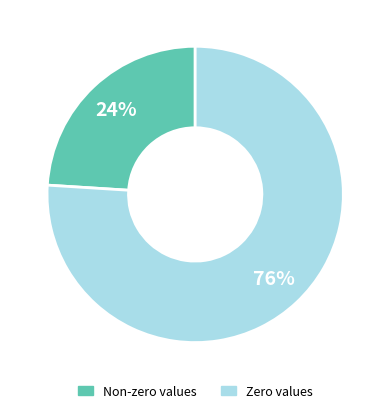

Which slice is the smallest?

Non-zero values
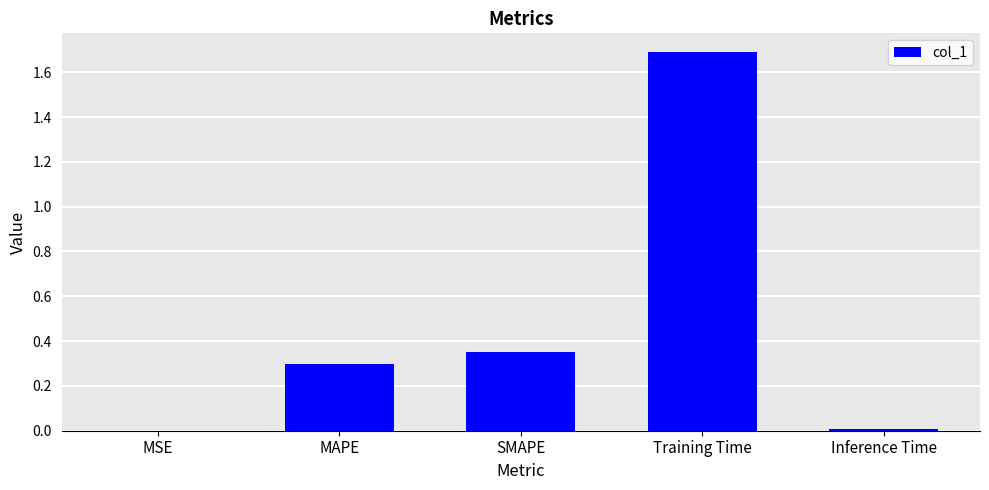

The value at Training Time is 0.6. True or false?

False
* * *
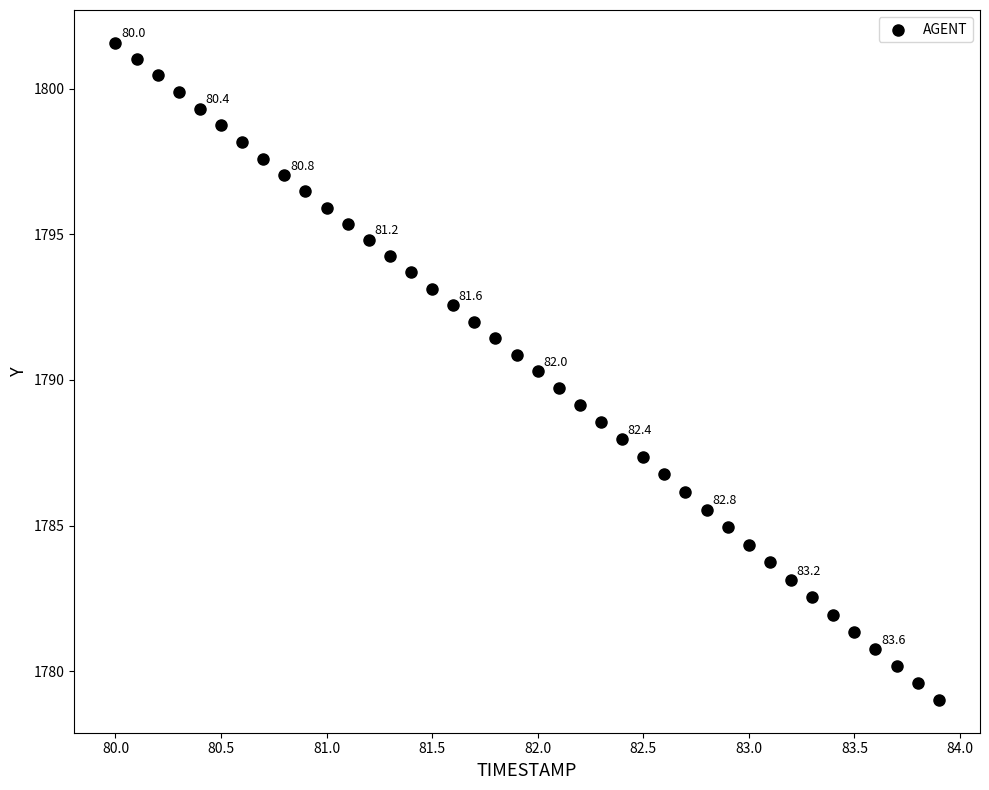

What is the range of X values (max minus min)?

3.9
---
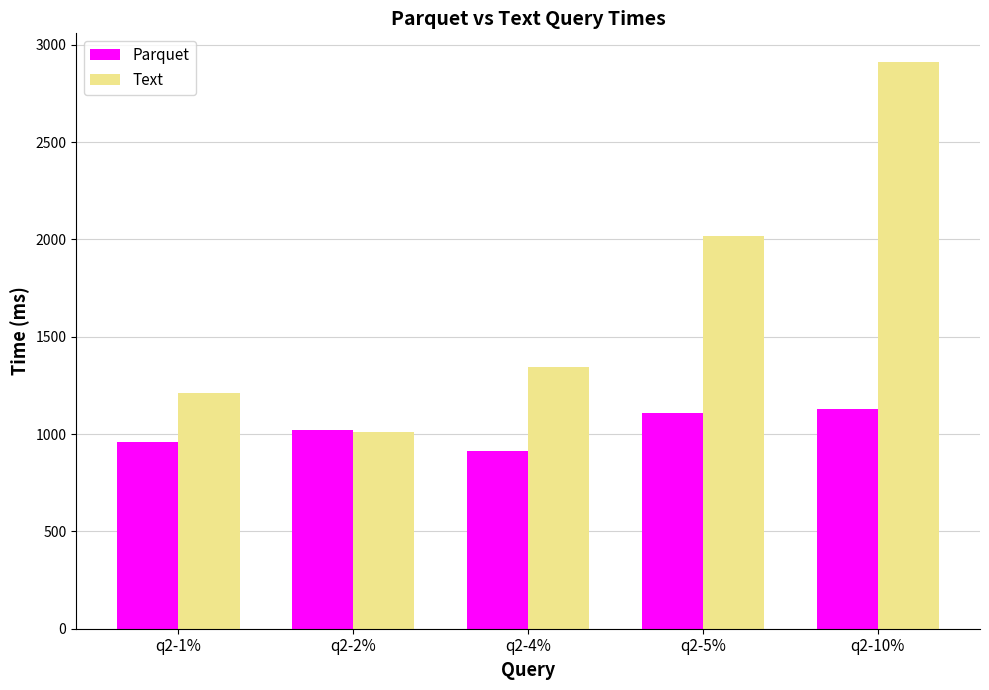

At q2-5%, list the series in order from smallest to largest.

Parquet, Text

▶ [CONSEGNA]: Trascriva senza alterazioni il tratto che va dalla riga contenente "Non-zero values" fino alla riga contenente "The value at", entrambe incluse, tralasciando le immagini.

▶ [RISPOSTA]:
Non-zero values

The value at Training Time is 0.6. True or false?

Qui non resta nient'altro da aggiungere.